# What the exercise asks
Reproduce the material below with every instance of "Rio de Janeiro" changed to "Buenos Aires", leaving all other text as it stands.

# Entries provided
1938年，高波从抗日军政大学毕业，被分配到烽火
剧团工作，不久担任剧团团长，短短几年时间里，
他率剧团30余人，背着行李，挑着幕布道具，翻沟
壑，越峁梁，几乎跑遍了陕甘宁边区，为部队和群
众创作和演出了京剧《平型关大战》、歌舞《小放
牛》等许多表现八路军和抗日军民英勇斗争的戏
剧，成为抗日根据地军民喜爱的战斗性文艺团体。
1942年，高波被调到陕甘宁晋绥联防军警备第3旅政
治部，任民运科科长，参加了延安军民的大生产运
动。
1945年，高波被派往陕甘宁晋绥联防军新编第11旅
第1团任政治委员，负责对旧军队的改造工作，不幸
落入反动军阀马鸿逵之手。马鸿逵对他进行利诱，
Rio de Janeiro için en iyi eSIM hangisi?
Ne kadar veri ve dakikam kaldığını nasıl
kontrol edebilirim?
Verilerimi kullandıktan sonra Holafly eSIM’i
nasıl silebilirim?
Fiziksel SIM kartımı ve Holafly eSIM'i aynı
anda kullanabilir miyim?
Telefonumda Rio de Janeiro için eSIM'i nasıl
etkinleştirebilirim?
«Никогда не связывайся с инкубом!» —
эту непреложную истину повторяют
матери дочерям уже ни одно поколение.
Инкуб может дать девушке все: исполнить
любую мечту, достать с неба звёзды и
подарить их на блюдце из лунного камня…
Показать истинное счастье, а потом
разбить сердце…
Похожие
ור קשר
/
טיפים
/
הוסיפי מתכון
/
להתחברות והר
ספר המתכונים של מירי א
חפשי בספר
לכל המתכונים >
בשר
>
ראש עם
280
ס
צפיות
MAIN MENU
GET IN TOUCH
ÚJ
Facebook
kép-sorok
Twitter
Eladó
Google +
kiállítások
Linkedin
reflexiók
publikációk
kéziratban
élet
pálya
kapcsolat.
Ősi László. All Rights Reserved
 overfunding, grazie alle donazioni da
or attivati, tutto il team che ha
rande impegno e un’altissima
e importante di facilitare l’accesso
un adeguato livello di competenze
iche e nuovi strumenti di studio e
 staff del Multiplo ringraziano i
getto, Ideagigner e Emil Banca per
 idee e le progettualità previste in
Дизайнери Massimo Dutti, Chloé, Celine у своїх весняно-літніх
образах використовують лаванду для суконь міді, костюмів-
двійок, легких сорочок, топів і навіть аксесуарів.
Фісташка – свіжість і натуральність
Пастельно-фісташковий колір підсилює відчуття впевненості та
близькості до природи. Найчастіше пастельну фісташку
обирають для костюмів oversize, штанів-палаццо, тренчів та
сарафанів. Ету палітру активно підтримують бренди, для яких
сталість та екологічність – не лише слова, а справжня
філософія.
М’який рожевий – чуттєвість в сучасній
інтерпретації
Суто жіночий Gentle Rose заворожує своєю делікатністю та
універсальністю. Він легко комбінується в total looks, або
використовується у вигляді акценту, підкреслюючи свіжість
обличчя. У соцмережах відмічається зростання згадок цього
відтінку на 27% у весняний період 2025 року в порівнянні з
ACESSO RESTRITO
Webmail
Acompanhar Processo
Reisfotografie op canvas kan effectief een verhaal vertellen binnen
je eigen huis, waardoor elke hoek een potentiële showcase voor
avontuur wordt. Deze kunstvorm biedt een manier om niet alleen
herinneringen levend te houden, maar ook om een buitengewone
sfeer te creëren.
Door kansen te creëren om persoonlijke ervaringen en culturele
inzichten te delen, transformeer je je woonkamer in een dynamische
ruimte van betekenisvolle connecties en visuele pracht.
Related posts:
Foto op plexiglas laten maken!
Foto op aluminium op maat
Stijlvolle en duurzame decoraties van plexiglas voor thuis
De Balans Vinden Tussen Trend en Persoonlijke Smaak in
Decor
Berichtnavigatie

# Exercise result
1938年，高波从抗日军政大学毕业，被分配到烽火
剧团工作，不久担任剧团团长，短短几年时间里，
他率剧团30余人，背着行李，挑着幕布道具，翻沟
壑，越峁梁，几乎跑遍了陕甘宁边区，为部队和群
众创作和演出了京剧《平型关大战》、歌舞《小放
牛》等许多表现八路军和抗日军民英勇斗争的戏
剧，成为抗日根据地军民喜爱的战斗性文艺团体。
1942年，高波被调到陕甘宁晋绥联防军警备第3旅政
治部，任民运科科长，参加了延安军民的大生产运
动。
1945年，高波被派往陕甘宁晋绥联防军新编第11旅
第1团任政治委员，负责对旧军队的改造工作，不幸
落入反动军阀马鸿逵之手。马鸿逵对他进行利诱，
Buenos Aires için en iyi eSIM hangisi?
Ne kadar veri ve dakikam kaldığını nasıl
kontrol edebilirim?
Verilerimi kullandıktan sonra Holafly eSIM’i
nasıl silebilirim?
Fiziksel SIM kartımı ve Holafly eSIM'i aynı
anda kullanabilir miyim?
Telefonumda Buenos Aires için eSIM'i nasıl
etkinleştirebilirim?
«Никогда не связывайся с инкубом!» —
эту непреложную истину повторяют
матери дочерям уже ни одно поколение.
Инкуб может дать девушке все: исполнить
любую мечту, достать с неба звёзды и
подарить их на блюдце из лунного камня…
Показать истинное счастье, а потом
разбить сердце…
Похожие
ור קשר
/
טיפים
/
הוסיפי מתכון
/
להתחברות והר
ספר המתכונים של מירי א
חפשי בספר
לכל המתכונים >
בשר
>
ראש עם
280
ס
צפיות
MAIN MENU
GET IN TOUCH
ÚJ
Facebook
kép-sorok
Twitter
Eladó
Google +
kiállítások
Linkedin
reflexiók
publikációk
kéziratban
élet
pálya
kapcsolat.
Ősi László. All Rights Reserved
 overfunding, grazie alle donazioni da
or attivati, tutto il team che ha
rande impegno e un’altissima
e importante di facilitare l’accesso
un adeguato livello di competenze
iche e nuovi strumenti di studio e
 staff del Multiplo ringraziano i
getto, Ideagigner e Emil Banca per
 idee e le progettualità previste in
Дизайнери Massimo Dutti, Chloé, Celine у своїх весняно-літніх
образах використовують лаванду для суконь міді, костюмів-
двійок, легких сорочок, топів і навіть аксесуарів.
Фісташка – свіжість і натуральність
Пастельно-фісташковий колір підсилює відчуття впевненості та
близькості до природи. Найчастіше пастельну фісташку
обирають для костюмів oversize, штанів-палаццо, тренчів та
сарафанів. Ету палітру активно підтримують бренди, для яких
сталість та екологічність – не лише слова, а справжня
філософія.
М’який рожевий – чуттєвість в сучасній
інтерпретації
Суто жіночий Gentle Rose заворожує своєю делікатністю та
універсальністю. Він легко комбінується в total looks, або
використовується у вигляді акценту, підкреслюючи свіжість
обличчя. У соцмережах відмічається зростання згадок цього
відтінку на 27% у весняний період 2025 року в порівнянні з
ACESSO RESTRITO
Webmail
Acompanhar Processo
Reisfotografie op canvas kan effectief een verhaal vertellen binnen
je eigen huis, waardoor elke hoek een potentiële showcase voor
avontuur wordt. Deze kunstvorm biedt een manier om niet alleen
herinneringen levend te houden, maar ook om een buitengewone
sfeer te creëren.
Door kansen te creëren om persoonlijke ervaringen en culturele
inzichten te delen, transformeer je je woonkamer in een dynamische
ruimte van betekenisvolle connecties en visuele pracht.
Related posts:
Foto op plexiglas laten maken!
Foto op aluminium op maat
Stijlvolle en duurzame decoraties van plexiglas voor thuis
De Balans Vinden Tussen Trend en Persoonlijke Smaak in
Decor
Berichtnavigatie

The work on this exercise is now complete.